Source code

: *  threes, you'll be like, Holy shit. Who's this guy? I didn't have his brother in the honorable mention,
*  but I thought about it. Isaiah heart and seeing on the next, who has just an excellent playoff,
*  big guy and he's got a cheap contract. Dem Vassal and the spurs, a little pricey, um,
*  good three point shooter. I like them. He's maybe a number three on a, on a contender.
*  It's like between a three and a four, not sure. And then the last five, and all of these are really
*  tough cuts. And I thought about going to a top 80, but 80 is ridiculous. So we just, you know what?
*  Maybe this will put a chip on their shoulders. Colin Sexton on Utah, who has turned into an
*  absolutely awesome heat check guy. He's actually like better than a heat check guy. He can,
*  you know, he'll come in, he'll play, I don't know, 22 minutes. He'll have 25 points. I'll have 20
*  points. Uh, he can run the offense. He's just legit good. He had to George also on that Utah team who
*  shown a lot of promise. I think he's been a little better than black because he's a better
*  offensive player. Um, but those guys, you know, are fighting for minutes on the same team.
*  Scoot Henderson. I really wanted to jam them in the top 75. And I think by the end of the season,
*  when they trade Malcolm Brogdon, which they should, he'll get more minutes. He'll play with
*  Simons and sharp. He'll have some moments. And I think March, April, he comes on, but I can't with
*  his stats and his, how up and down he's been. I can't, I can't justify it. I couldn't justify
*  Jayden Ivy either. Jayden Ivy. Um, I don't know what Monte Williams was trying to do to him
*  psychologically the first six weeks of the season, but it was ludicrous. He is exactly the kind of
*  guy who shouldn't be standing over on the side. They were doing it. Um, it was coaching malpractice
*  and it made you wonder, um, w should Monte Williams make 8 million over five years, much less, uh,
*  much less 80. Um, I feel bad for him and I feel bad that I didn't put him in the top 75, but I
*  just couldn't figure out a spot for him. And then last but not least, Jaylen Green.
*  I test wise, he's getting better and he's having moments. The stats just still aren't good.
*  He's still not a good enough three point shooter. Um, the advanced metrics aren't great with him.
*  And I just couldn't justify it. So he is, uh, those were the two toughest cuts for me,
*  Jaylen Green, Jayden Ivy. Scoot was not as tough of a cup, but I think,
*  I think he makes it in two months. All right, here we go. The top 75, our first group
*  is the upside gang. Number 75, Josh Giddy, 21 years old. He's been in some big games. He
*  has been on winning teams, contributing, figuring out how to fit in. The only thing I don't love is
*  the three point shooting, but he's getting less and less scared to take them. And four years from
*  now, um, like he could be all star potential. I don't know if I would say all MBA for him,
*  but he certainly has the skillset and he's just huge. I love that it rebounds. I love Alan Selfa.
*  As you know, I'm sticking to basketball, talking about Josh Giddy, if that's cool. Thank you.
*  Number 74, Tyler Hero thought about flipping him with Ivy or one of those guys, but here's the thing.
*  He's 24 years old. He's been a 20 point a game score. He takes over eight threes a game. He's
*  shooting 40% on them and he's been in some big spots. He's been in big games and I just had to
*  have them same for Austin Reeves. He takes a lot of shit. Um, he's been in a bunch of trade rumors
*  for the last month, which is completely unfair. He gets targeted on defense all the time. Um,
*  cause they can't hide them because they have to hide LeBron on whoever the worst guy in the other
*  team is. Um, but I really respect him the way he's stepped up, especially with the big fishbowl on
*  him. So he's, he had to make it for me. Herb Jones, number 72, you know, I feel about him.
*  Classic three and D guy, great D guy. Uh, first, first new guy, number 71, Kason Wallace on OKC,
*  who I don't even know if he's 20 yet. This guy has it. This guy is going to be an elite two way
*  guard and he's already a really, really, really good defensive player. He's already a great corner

Task instructions —
Report each line of the data that contains the word "have", reproducing every such line in full.

Solved exercise —
: *  threes, you'll be like, Holy shit. Who's this guy? I didn't have his brother in the honorable mention,
*  you know, he'll come in, he'll play, I don't know, 22 minutes. He'll have 25 points. I'll have 20
*  Simons and sharp. He'll have some moments. And I think March, April, he comes on, but I can't with
*  have them same for Austin Reeves. He takes a lot of shit. Um, he's been in a bunch of trade rumors
*  cause they can't hide them because they have to hide LeBron on whoever the worst guy in the other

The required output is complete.